Write out each line of the records that has "kunnen" in it.
========================================
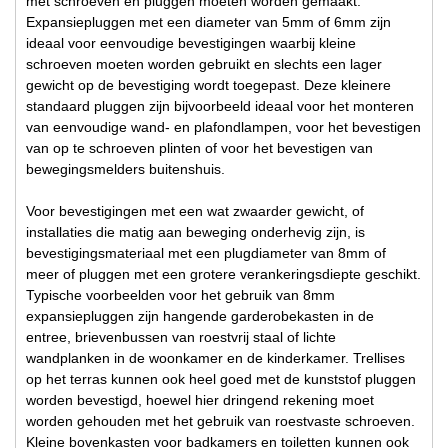
met schroeven en pluggen moeten worden gemaakt.
Expansiepluggen met een diameter van 5mm of 6mm zijn
ideaal voor eenvoudige bevestigingen waarbij kleine
schroeven moeten worden gebruikt en slechts een lager
gewicht op de bevestiging wordt toegepast. Deze kleinere
standaard pluggen zijn bijvoorbeeld ideaal voor het monteren
van eenvoudige wand- en plafondlampen, voor het bevestigen
van op te schroeven plinten of voor het bevestigen van
bewegingsmelders buitenshuis.
Voor bevestigingen met een wat zwaarder gewicht, of
installaties die matig aan beweging onderhevig zijn, is
bevestigingsmateriaal met een plugdiameter van 8mm of
meer of pluggen met een grotere verankeringsdiepte geschikt.
Typische voorbeelden voor het gebruik van 8mm
expansiepluggen zijn hangende garderobekasten in de
entree, brievenbussen van roestvrij staal of lichte
wandplanken in de woonkamer en de kinderkamer. Trellises
op het terras kunnen ook heel goed met de kunststof pluggen
worden bevestigd, hoewel hier dringend rekening moet
worden gehouden met het gebruik van roestvaste schroeven.
Kleine bovenkasten voor badkamers en toiletten kunnen ook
========================================
RESULT BELOW:
op het terras kunnen ook heel goed met de kunststof pluggen
Kleine bovenkasten voor badkamers en toiletten kunnen ook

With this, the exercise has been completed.